Isolation of Pb(II)-reducing bacteria and demonstration of biological Pb(II) reduction to metallic Pb
- Additional Document Info
- View All
Pb(II) contamination imposes serious threats to human health and the environment. Biological reduction of Pb(II) to metallic Pb is an attractive method for the remediation of Pb(II)-contaminated water and sediments. In this study, Pb(II)-reducing microorganisms were isolated by the dilution-to-extinction (DTE) and streak-plate methods. As a result, Delftia acidovorans, Azonexus caeni, and Comamonas testosteroni were successfully isolated. At a high lead concentration (10 mg-Pb(II)/L), each of the isolated D. acidovorans strain Pb11 and A. caeni strain Pb2 cultures showed successful utilization of Pb(II), resulting in a 5.15- and 8.14-fold growth in 3 days, respectively.
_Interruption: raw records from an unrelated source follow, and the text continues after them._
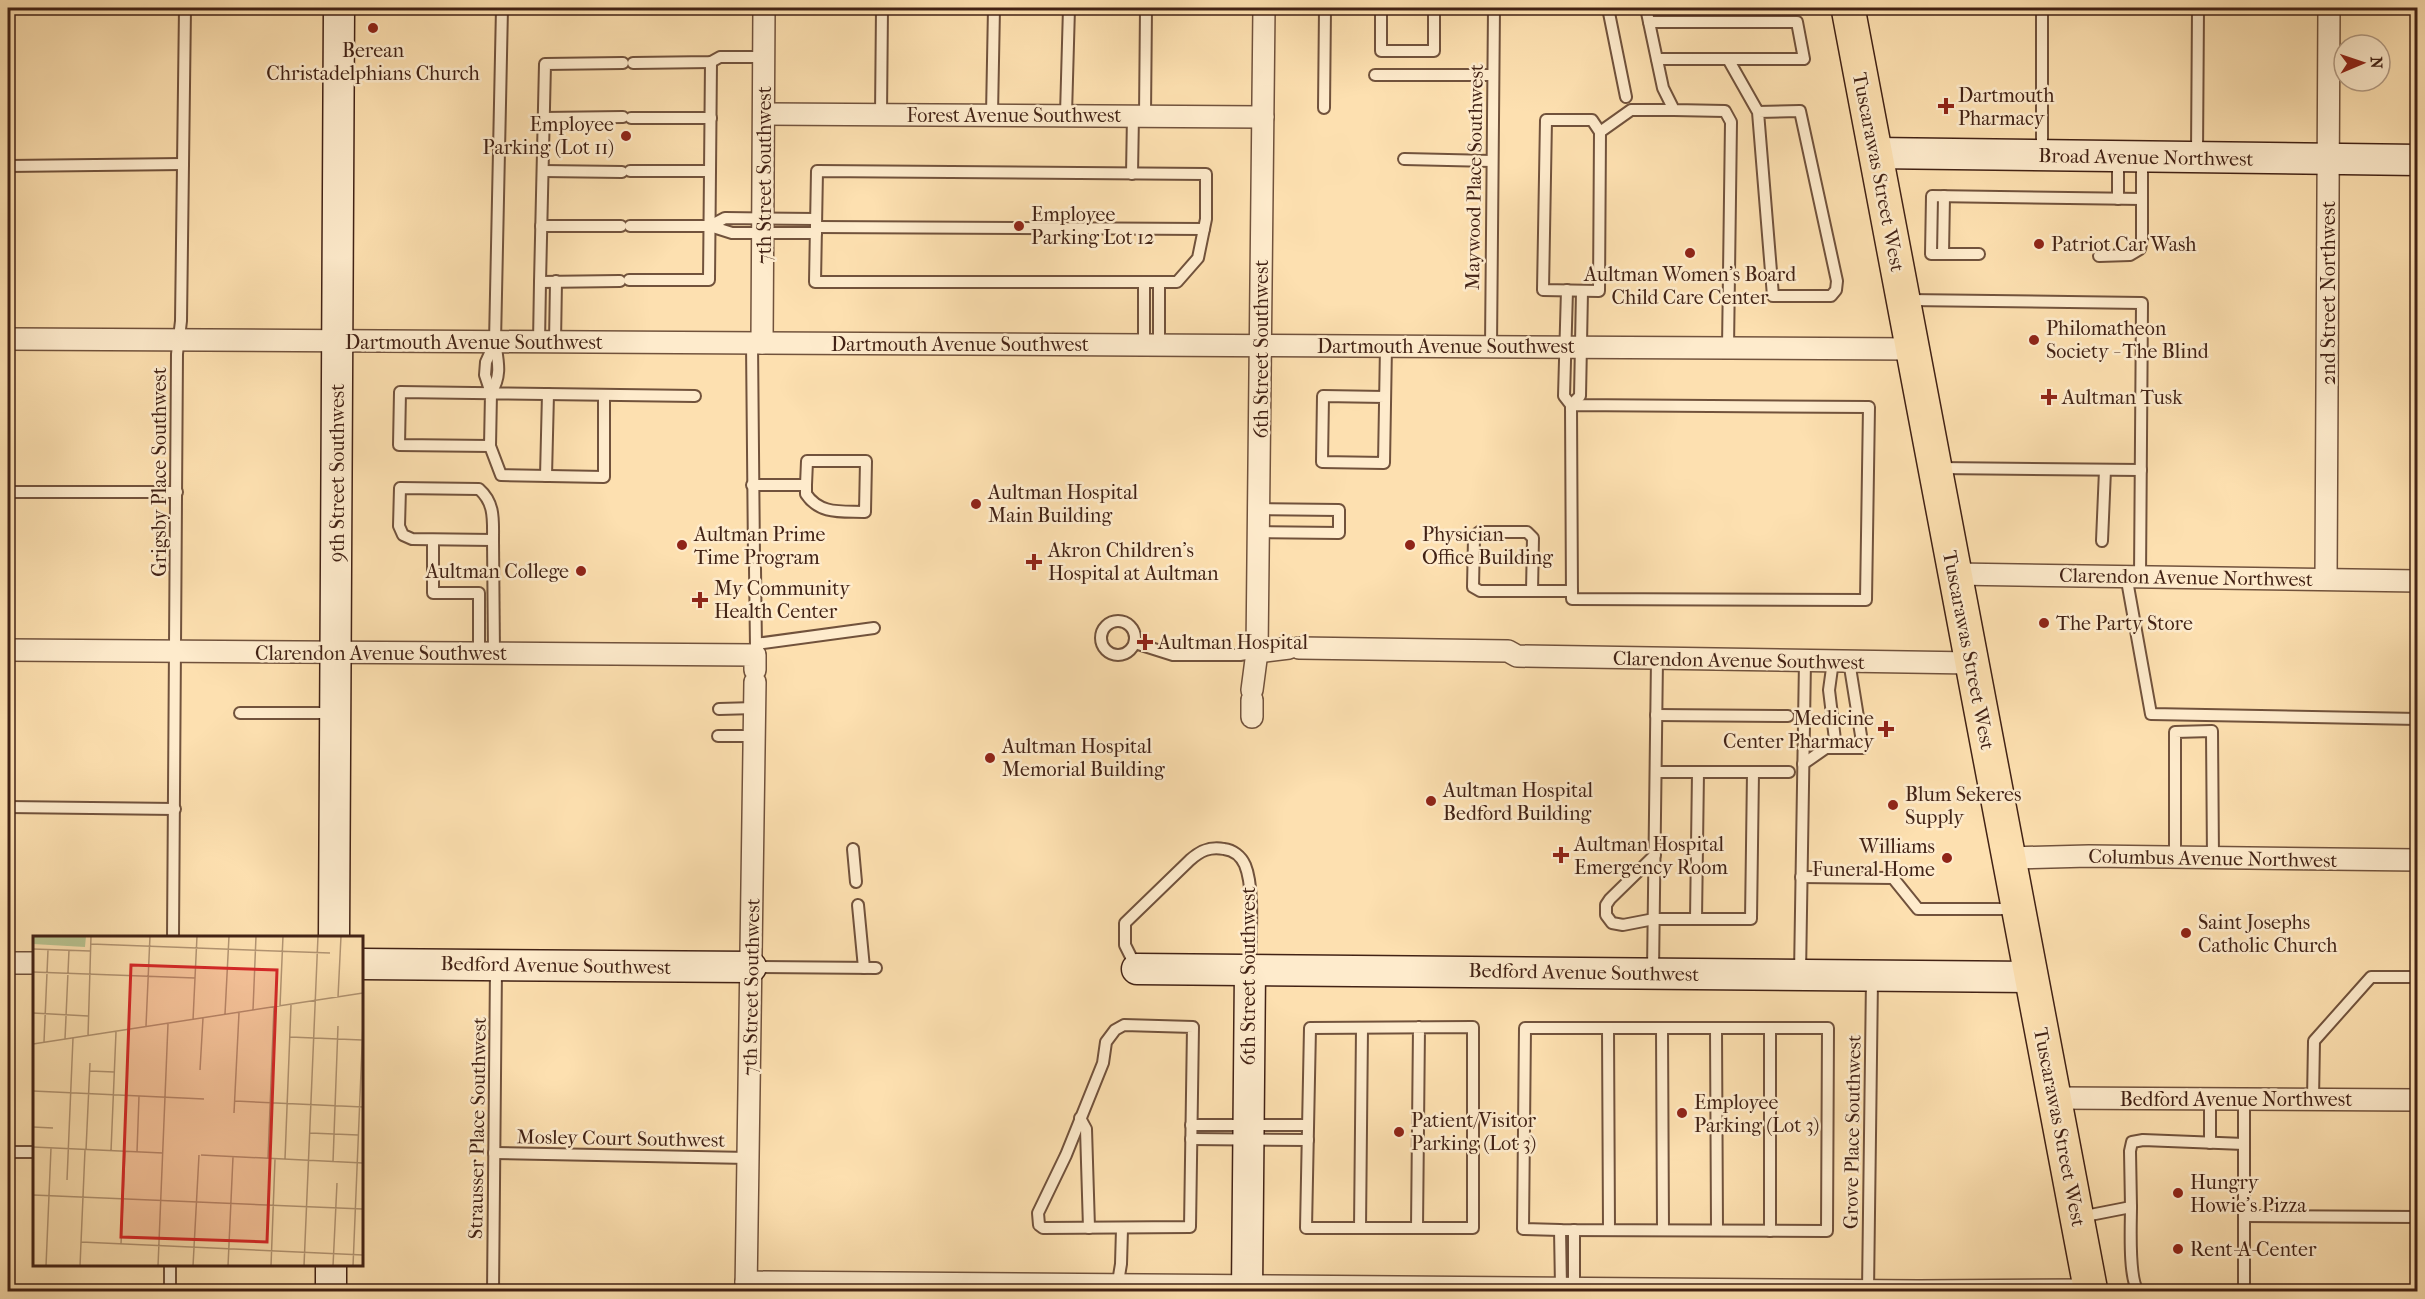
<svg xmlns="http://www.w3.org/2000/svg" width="2425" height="1299" font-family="'IM FELL French Canon',serif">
  <rect width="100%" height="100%" fill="#fde0b0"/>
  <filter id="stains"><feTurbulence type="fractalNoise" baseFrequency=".00333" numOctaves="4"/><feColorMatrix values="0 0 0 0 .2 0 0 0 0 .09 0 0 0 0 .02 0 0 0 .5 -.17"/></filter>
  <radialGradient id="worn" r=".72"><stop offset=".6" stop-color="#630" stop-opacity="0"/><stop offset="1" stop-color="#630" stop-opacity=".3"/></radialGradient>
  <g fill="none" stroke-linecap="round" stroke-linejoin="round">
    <defs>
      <g id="lane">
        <path d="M1381,8V51H1434V8"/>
        <path d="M1608,8L1626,97"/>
        <path d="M1646,8L1663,88L1674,110L1725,111L1731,122L1728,348"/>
        <path d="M2042,8V152"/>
        <path d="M1649,22H1797L1804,59H1657"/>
        <path d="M1728,59L1758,112L1773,296H1831L1836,290L1837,281L1800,111L1758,112"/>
        <path d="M633,63L711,62L720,57H764"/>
        <path d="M1375,75H1493"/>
        <path d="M1324,108L1325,8"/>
        <path d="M881,114L882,8"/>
        <path d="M992,114L994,8"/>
        <path d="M1066,114L1069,8"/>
        <path d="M1145,115L1146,8"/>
        <path d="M544,118L623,117"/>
        <path d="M631,118H711"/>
        <path d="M1546,120H1592L1600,132L1599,291L1543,290Z"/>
        <path d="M1600,132L1631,110H1674"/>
        <path d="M2197,154L2198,8"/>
        <path d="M1404,159L1492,161"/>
        <path d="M8,166L183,164"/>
        <path d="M543,171L622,172"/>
        <path d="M630,171H710"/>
        <path d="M817,171L1206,174V219L1198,258L1177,282H815Z"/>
        <path d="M1132,174L1133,115"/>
        <path d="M2118,199V157"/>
        <path d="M541,226H621"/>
        <path d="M630,226H710L732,233H816"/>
        <path d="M710,226L725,218L816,219"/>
        <path d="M816,227L1204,229"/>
        <path d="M1943,254L1944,196"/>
        <path d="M1979,254H1931L1932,196L2142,199"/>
        <path d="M2099,256L2130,255L2140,249L2142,239V157"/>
        <path d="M629,280H709L711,62"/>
        <path d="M620,281L540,282L545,64L623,63"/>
        <path d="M1144,282V345"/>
        <path d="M1159,283V345"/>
        <path d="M1567,290L1564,396L1571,405L1572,599L1866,600L1869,407L1571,405"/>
        <path d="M1908,300L2142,303L2140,576"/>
        <path d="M495,342L486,362L485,375L491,393L490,446L399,445L400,392L695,396"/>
        <path d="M539,342L540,282"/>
        <path d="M555,342L556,281"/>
        <path d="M752,343L754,558"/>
        <path d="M1491,347L1494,8"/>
        <path d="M491,393C502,375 498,362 495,342L502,8"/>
        <path d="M1385,397L1323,396L1322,462L1384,463L1386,346"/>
        <path d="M1571,405L1580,396L1582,291"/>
        <path d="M490,446L501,475L604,477V395"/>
        <path d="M1938,468L2141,470"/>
        <path d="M546,476L548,394"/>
        <path d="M752,485H806L807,461H866L865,512C842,511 820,515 806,494V485"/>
        <path d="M400,488L479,489C495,503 493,520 493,540L412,539L403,535L399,526Z"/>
        <path d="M8,492H177"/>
        <path d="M1259,532L1339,533V510L1259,509"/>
        <path d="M433,540V593H479V654"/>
        <path d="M493,540L494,654"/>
        <path d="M2102,541L2105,470"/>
        <path d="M755,568L756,648"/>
        <path d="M2126,575L2151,714L2418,719"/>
        <path d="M1532,591L1533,538L1527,532H1479L1474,538L1473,587L1480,591H1572"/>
        <circle cx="1118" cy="638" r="17"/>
        <path d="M1135,643L1173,655H1240L1257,652"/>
        <path d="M756,644L874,628"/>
        <path d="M1833,661L1829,690L1836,748"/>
        <path d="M719,709L755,708"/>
        <path d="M240,713H335"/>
        <path d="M1656,715L1788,716"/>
        <path d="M718,736H754"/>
        <path d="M1803,764L1826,748H1863L1849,661"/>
        <path d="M1656,772H1789"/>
        <path d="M8,807L175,809"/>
        <path d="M853,849L856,882"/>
        <path d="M1655,855L1610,899L1606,905V915L1612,923L1623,925L1654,919H1751L1753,772"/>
        <path d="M2175,857V732L2212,731L2213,858"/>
        <path d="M1801,877L1893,878L1918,909H2014"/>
        <path d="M858,905L864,968"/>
        <path d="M1696,919L1698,772"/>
        <path d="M173,938L177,354L181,321L185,8"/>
        <path d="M751,967L876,968"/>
        <path d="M1136,967L1125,945V923L1190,860C1200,851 1210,846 1224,849C1233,850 1241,856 1245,865C1255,889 1250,940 1250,967"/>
        <path d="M1653,971L1657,659"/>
        <path d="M1800,974L1805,661"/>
        <path d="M1124,1025L1193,1027L1190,1227L1043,1228L1039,1225L1038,1213L1066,1155L1103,1063L1106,1042L1115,1030Z"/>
        <path d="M1608,1028L1609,1230"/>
        <path d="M1662,1028H1525L1523,1229L1560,1230L1827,1231L1828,1028H1662L1663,1230"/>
        <path d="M1716,1028L1717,1230"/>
        <path d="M1770,1028V1231"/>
        <path d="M2313,1099L2314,1041L2371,977H2418"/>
        <path d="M1080,1118L1086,1129L1089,1228"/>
        <path d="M1191,1125H1308"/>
        <path d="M1191,1139L1308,1140"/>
        <path d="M2210,1143V1099"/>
        <path d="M8,1152H34"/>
        <path d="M494,1153L748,1158"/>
        <path d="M2131,1207L2130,1151L2132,1142L2143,1140L2244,1144"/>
        <path d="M2244,1216L2418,1217"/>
        <path d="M2080,1217L2131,1207C2131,1224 2128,1281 2139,1292"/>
        <path d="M1360,1228L1362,1028"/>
        <path d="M1417,1228H1473V1027L1310,1028L1306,1228H1417L1419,1027"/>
        <path d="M1560,1230L1561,1287"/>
        <path d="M1574,1230V1288"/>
        <path d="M1117,1288L1121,1264L1122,1229"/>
        <path d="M1868,1291L1872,979"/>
        <path d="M170,1292V1264"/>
        <path d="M493,1292L496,968"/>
        <path d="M2244,1292V1099"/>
      </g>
      <g id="street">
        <path d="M764,114L1263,117"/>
        <path d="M8,339L1913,349"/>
        <path d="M762,343L764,8"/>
        <path d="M1955,574L2418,581"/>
        <path d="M2326,579L2329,8"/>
        <path d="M1299,648L1508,651L1517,656L1972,663"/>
        <path d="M8,650L755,655V670"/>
        <path d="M1257,652L1289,648"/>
        <path d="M1252,690L1257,652L1264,8"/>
        <path d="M1252,717V700"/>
        <path d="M2009,858L2089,856L2418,860"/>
        <path d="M8,963H34"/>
        <path d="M2054,1098L2418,1100"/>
        <path d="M746,1282L1919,1291L2091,1290"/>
        <path d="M746,1292L755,682"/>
      </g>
      <g id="secondary">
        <path d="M1875,153L2418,160"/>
        <path d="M334,938L339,8"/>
        <path d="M362,964L751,967"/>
        <path d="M1137,969L2031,977"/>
        <path d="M331,1292V1264"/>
        <path d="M1247,1292L1250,970"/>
      </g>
      <path id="primary" d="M1848,8L2091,1292"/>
    </defs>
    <!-- lane casing -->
    <use href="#lane" stroke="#71523c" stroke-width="14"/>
    <!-- street casing -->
    <use href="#street" stroke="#71523c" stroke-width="24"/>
    <!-- secondary casing -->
    <use href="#secondary" stroke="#422215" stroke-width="33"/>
    <!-- primary casing -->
    <use href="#primary" stroke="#422215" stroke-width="36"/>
    <!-- lane -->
    <use href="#lane" stroke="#feebcc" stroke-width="10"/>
    <!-- street -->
    <use href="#street" stroke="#feebcc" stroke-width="21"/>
    <!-- secondary -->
    <use href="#secondary" stroke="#feebcc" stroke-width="30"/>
    <!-- primary -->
    <use href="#primary" stroke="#fde0b0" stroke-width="33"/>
  </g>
  <!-- markers -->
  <g fill="#8f2418" stroke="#feebcc" stroke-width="2">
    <circle cx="373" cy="28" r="6"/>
    <path d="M1943 97h6v6h6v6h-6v6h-6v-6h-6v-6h6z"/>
    <circle cx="626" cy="136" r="6"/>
    <circle cx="1019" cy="226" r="6"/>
    <circle cx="2039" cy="244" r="6"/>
    <circle cx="1690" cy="253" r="6"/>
    <circle cx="2034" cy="340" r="6"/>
    <path d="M2046 388h6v6h6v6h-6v6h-6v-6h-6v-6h6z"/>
    <circle cx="976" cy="504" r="6"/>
    <circle cx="682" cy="545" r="6"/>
    <circle cx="1410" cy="545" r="6"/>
    <path d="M1031 553h6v6h6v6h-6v6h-6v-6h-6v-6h6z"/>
    <circle cx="581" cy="571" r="6"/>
    <path d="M697 591h6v6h6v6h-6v6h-6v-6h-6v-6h6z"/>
    <circle cx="2044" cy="623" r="6"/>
    <path d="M1142 633h6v6h6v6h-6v6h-6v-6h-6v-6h6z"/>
    <path d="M1883 720h6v6h6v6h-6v6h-6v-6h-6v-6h6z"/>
    <circle cx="990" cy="758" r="6"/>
    <circle cx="1431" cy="801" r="6"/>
    <circle cx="1893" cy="805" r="6"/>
    <path d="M1558 846h6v6h6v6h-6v6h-6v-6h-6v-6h6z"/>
    <circle cx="1947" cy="858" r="6"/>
    <circle cx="2186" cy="933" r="6"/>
    <circle cx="1682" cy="1113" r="6"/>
    <circle cx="1399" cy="1132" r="6"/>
    <circle cx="2178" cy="1193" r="6"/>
    <circle cx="2178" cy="1249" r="6"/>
  </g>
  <g text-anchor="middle" stroke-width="5" stroke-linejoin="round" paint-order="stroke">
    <!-- poi labels -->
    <g font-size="20" fill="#422215" stroke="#feebcc" text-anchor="start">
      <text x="373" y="57" text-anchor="middle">Berean<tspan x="373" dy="23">Christadelphians Church</tspan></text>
      <text x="1958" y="102">Dartmouth<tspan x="1958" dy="23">Pharmacy</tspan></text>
      <text x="614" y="131" text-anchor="end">Employee<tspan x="614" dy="23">Parking (Lot 11)</tspan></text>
      <text x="1031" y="221">Employee<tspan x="1031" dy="23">Parking Lot 12</tspan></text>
      <text x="2051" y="251">Patriot Car Wash</text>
      <text x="1690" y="281" text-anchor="middle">Aultman Women's Board<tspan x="1690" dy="23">Child Care Center</tspan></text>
      <text x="2046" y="335">Philomatheon<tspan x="2046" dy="23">Society - The Blind</tspan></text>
      <text x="2062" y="404">Aultman Tusk</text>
      <text x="988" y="499">Aultman Hospital<tspan x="988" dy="23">Main Building</tspan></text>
      <text x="694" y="541">Aultman Prime<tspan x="694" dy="23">Time Program</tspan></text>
      <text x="1422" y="541">Physician<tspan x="1422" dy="23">Office Building</tspan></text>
      <text x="1048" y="557">Akron Children's<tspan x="1048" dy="23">Hospital at Aultman</tspan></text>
      <text x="569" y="578" text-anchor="end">Aultman College</text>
      <text x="714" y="595">My Community<tspan x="714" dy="23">Health Center</tspan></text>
      <text x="2056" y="630">The Party Store</text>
      <text x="1158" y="649">Aultman Hospital</text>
      <text x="1874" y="725" text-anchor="end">Medicine<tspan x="1874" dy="23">Center Pharmacy</tspan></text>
      <text x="1002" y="753">Aultman Hospital<tspan x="1002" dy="23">Memorial Building</tspan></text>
      <text x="1443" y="797">Aultman Hospital<tspan x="1443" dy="23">Bedford Building</tspan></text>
      <text x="1905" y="801">Blum Sekeres<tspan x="1905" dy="23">Supply</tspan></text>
      <text x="1574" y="851">Aultman Hospital<tspan x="1574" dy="23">Emergency Room</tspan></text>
      <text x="1935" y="853" text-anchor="end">Williams<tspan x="1935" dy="23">Funeral Home</tspan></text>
      <text x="2198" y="929">Saint Josephs<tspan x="2198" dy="23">Catholic Church</tspan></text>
      <text x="1694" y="1109">Employee<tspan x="1694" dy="23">Parking (Lot 3)</tspan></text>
      <text x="1411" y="1127">Patient/Visitor<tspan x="1411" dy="23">Parking (Lot 3)</tspan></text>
      <text x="2190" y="1189">Hungry<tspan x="2190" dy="23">Howie's Pizza</tspan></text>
      <text x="2190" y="1256">Rent-A-Center</text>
    </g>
    <!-- street labels -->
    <g font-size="20" fill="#422215" stroke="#feebcc">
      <text x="1014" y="122">Forest Avenue Southwest</text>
      <text transform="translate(2146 157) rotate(1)" y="7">Broad Avenue Northwest</text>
      <text transform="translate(1879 172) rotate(79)" y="7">Tuscarawas Street West</text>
      <text transform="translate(764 175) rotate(-90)" y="7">7th Street Southwest</text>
      <text transform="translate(1474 177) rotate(-89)" y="7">Maywood Place Southwest</text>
      <text transform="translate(2328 293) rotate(-90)" y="7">2nd Street Northwest</text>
      <text x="474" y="349">Dartmouth Avenue Southwest</text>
      <text x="960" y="351">Dartmouth Avenue Southwest</text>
      <text x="1446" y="353">Dartmouth Avenue Southwest</text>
      <text transform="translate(1261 349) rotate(-90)" y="7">6th Street Southwest</text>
      <text transform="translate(159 472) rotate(-90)" y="7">Grigsby Place Southwest</text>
      <text transform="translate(337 473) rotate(-90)" y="7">9th Street Southwest</text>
      <text transform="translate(2186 577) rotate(1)" y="7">Clarendon Avenue Northwest</text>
      <text transform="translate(1969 650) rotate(79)" y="7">Tuscarawas Street West</text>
      <text x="381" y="660">Clarendon Avenue Southwest</text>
      <text transform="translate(1739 660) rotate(1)" y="7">Clarendon Avenue Southwest</text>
      <text transform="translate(2213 858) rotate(1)" y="7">Columbus Avenue Northwest</text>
      <text transform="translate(556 965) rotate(1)" y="7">Bedford Avenue Southwest</text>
      <text transform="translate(1584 972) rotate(1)" y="7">Bedford Avenue Southwest</text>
      <text transform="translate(1248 976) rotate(-90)" y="7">6th Street Southwest</text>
      <text transform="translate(751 987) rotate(-89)" y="7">7th Street Southwest</text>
      <text x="2236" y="1106">Bedford Avenue Northwest</text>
      <text transform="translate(2060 1127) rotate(79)" y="7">Tuscarawas Street West</text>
      <text transform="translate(477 1128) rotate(-89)" y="7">Strausser Place Southwest</text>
      <text transform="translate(1852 1132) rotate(-89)" y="7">Grove Place Southwest</text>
      <text transform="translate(621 1138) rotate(1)" y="7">Mosley Court Southwest</text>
    </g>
  </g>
  <!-- overview -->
  <g transform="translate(33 936)">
    <rect width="330" height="330" fill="#fde0b0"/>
    <path d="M0,0H53L52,11L0,8Z" fill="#b9c390"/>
    <path fill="none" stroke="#b29472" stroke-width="1.5" d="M58,8L297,17M0,13L57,15M0,36L162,42M305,61L308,0M247,70L250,0M220,74L223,0M0,77L55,80M192,78L196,0M160,84L164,0M113,90L117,0M55,100L58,0M257,101L329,104M32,103L36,14M11,106L15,14M0,108L330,57M167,134L170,82M57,135L81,136M0,155L171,163M202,165L330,171M201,177L206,77M0,191L20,192M277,197L325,199M0,211L130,217M53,214L57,127M78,215L83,96M104,216L106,160M168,219L330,227M235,222L241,71M252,223L258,69M300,226L305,90M34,244L40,102M0,259L330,273M48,306L330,319M88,308L92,215M13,330L18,212M47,330L52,214M125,330L135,88M160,330L166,219M195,330L200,221M238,330L242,223M271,330L285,0M300,330L304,247M320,330L330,87"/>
    <path fill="#d62828" fill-opacity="0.15" stroke="#d62828" stroke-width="3" d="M98,29L244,34L234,306L88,301Z"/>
    <rect width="330" height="330" fill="none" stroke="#422215" stroke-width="3"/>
  </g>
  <!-- margin -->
  <rect width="2425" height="1299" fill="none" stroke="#fde0b0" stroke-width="30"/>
  <rect x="9" y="9" width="2407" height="1281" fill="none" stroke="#422215" stroke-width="3"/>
  <rect x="15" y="15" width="2395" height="1269" fill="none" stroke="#422215" stroke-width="1.5"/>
  <!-- north arrow -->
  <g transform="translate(2362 63) rotate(88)"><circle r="28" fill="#feebcc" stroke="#b39b83" stroke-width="1.5"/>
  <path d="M0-4.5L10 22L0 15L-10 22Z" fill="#8f2418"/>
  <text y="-9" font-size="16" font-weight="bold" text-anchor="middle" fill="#422215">N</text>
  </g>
  <rect width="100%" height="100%" filter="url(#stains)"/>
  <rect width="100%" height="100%" fill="url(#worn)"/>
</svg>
Pb(II) reduction to metallic Pb by D. acidovorans strain Pb11 and A. caeni strain Pb2 was confirmed using scanning electron microscopy and energy dispersive X-ray spectroscopy (SEM-EDS) was coupled with X-ray photoelectron spectroscopy (XPS). This strategic analysis was necessary to confirm the formation of metallic Pb separately from lead phosphate precipitates which are inevitable in the biological Pb(II) removal experiments. Among the 3 isolated microbes, C. testosteroni strain Pb3 did not leave immobile and detectable Pb solids in SEM-EDS analyses. D. acidovorans and A. caeni are recommended for engineered remediation of Pb(II)-contaminated wastewater and sediments.